On the subject of passive and active negligence, the eases cited by the majority seem to me inapplicable because they involved an agent’s duty to protect the public from known dangerous conditions. In Cornett v. Hardy, 241 S.W.2d 186 (Tex.Civ.App.-Beaumont 1951, no writ), a truck owner and his driver were held liable for not warning a mechanic about the dangerous condition of a tire rim they asked the mechanic to service. The court said the driver could be held liable for failure to warn of a known dangerous condition, even though this might be “nonfea-sance.” Id. at 191-92. In Kenney v. Lane, 9 Tex.Civ.App. 150, 36 S.W. 1063 (1894, no writ), an agent repairing a bridge for its owner had failed to install protective boarding to shield persons below from falling metal rollers. The agent argued he was not liable for “nonfeasance.” The court held that an agent can be held liable for nonfeasance, or failure to act, if he owes a duty of care to the public. The court spoke of the duty of care imposed upon the agent “as a responsible individual, in common with all other members of society.” Id. at 1063.
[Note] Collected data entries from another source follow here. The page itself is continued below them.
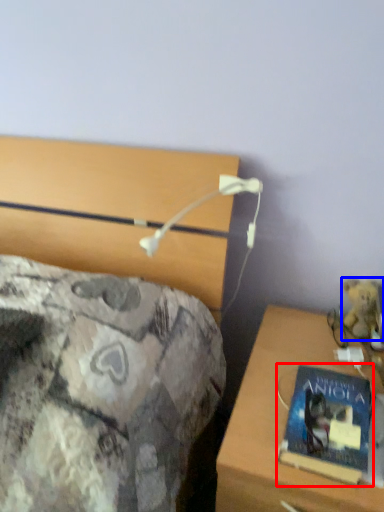
Question: Which of the following is the farthest to the observer, book (highlighted by a red box) or teddy bear (highlighted by a blue box)?

Choices:
 (A) book
 (B) teddy bear

Answer: (B)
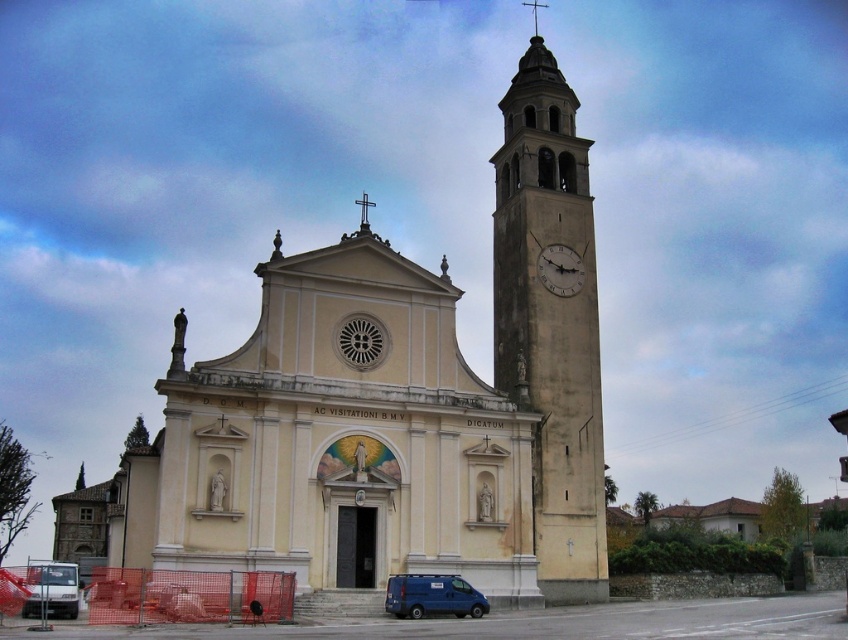
Question: Which point is closer to the camera?

Choices:
 (A) blue matte van at lower center
 (B) white matte van at lower left
 (C) matte gray clock at upper right
 (D) beige stone church at center

Answer: (B)

Question: Can you confirm if beige stone church at center is thinner than light beige stone clock tower at right?

Choices:
 (A) yes
 (B) no

Answer: (B)

Question: Based on their relative distances, which object is farther from the white matte van at lower left?

Choices:
 (A) light beige stone clock tower at right
 (B) blue matte van at lower center
 (C) beige stone church at center

Answer: (A)

Question: Is beige stone church at center below blue matte van at lower center?

Choices:
 (A) no
 (B) yes

Answer: (A)

Question: Can you confirm if white matte van at lower left is smaller than matte gray clock at upper right?

Choices:
 (A) no
 (B) yes

Answer: (A)

Question: Which is nearer to the beige stone church at center?

Choices:
 (A) blue matte van at lower center
 (B) white matte van at lower left
 (C) matte gray clock at upper right

Answer: (C)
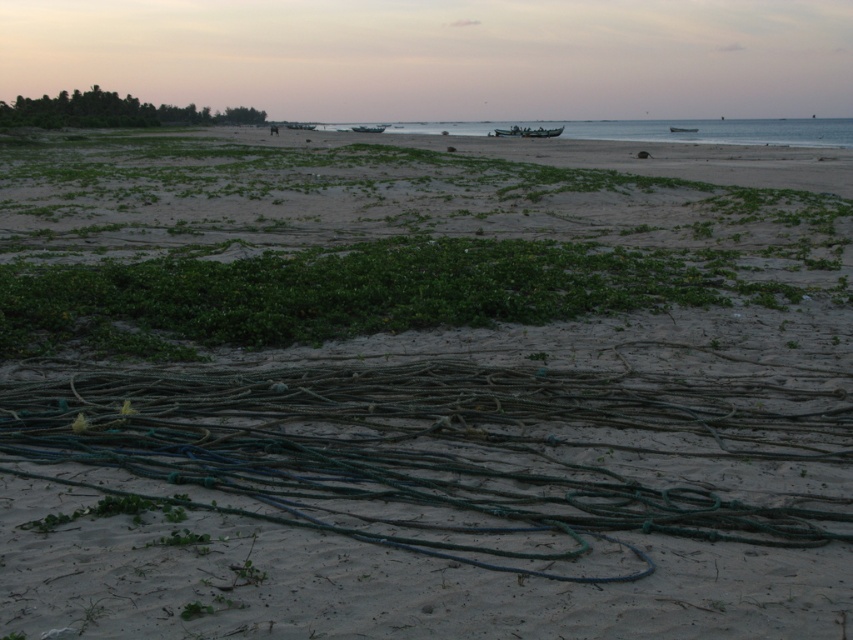
Looking at this image, which of these two, green leafy vegetation at center or green matte boat at center, stands taller?

Standing taller between the two is green matte boat at center.

Image resolution: width=853 pixels, height=640 pixels. What do you see at coordinates (344, 292) in the screenshot? I see `green leafy vegetation at center` at bounding box center [344, 292].

Is point (427, 241) more distant than point (364, 125)?

No, it is not.

You are a GUI agent. You are given a task and a screenshot of the screen. Output one action in this format:
    pyautogui.click(x=<x>, y=<y>)
    Task: Click on the green leafy vegetation at center
    
    Given the screenshot: What is the action you would take?
    [x=344, y=292]

Based on the photo, is clear blue water at center positioned at the back of green leafy vegetation at upper left?

No, clear blue water at center is closer to the viewer.

Can you confirm if clear blue water at center is positioned below green leafy vegetation at upper left?

Correct, clear blue water at center is located below green leafy vegetation at upper left.

Which is behind, point (793, 134) or point (198, 113)?

The point (198, 113) is behind.

Where is `clear blue water at center`? This screenshot has width=853, height=640. clear blue water at center is located at coordinates (712, 131).

Is point (759, 141) farther from camera compared to point (695, 131)?

No, it is in front of (695, 131).

Locate an element on the screen. The width and height of the screenshot is (853, 640). clear blue water at center is located at coordinates (712, 131).

Consider the image. Measure the distance between clear blue water at center and camera.

A distance of 67.83 meters exists between clear blue water at center and camera.

At what (x,y) coordinates should I click in order to perform the action: click on clear blue water at center. Please return your answer as a coordinate pair (x, y). The width and height of the screenshot is (853, 640). Looking at the image, I should click on (712, 131).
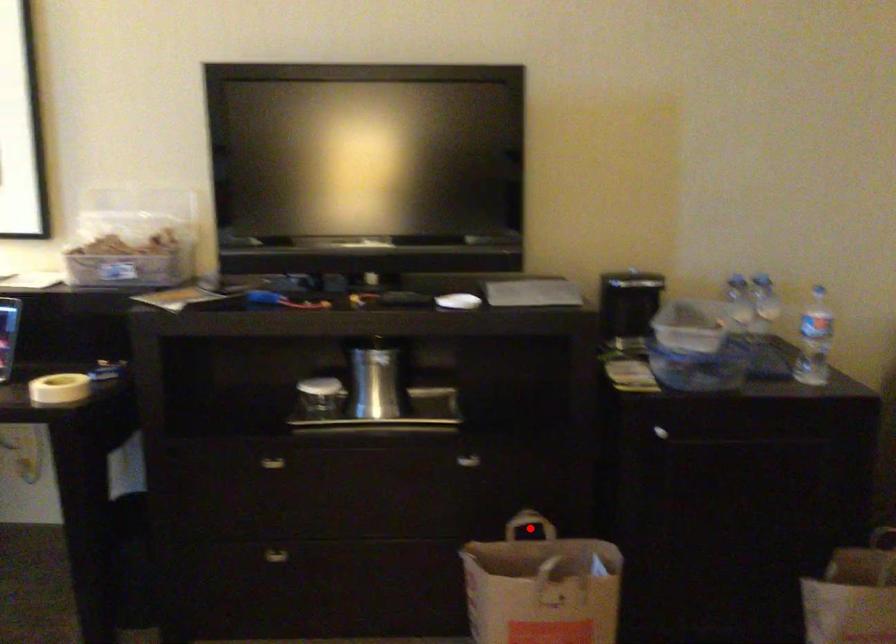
Hornsby’s alter ego theory was resolved adversely to him by the jury. His other theory of personal liability is invalid because Leitch and Crews did not individually owe him a duty to furnish a lifting belt or a dolly. *253The employer, ProCom, owed Hornsby that duty.
When the next such case is tried, with this case as a precedent, will the individual defendants be stripped of defenses under the Act simply because the corporate employer chose not to be a subscriber? The majority makes them potentially liable individually for failure to take action that was the corporation’s responsibility.
I would hold that Hornsby cannot recover from the individual defendants, and as to them I would reverse and render a take-nothing judgment.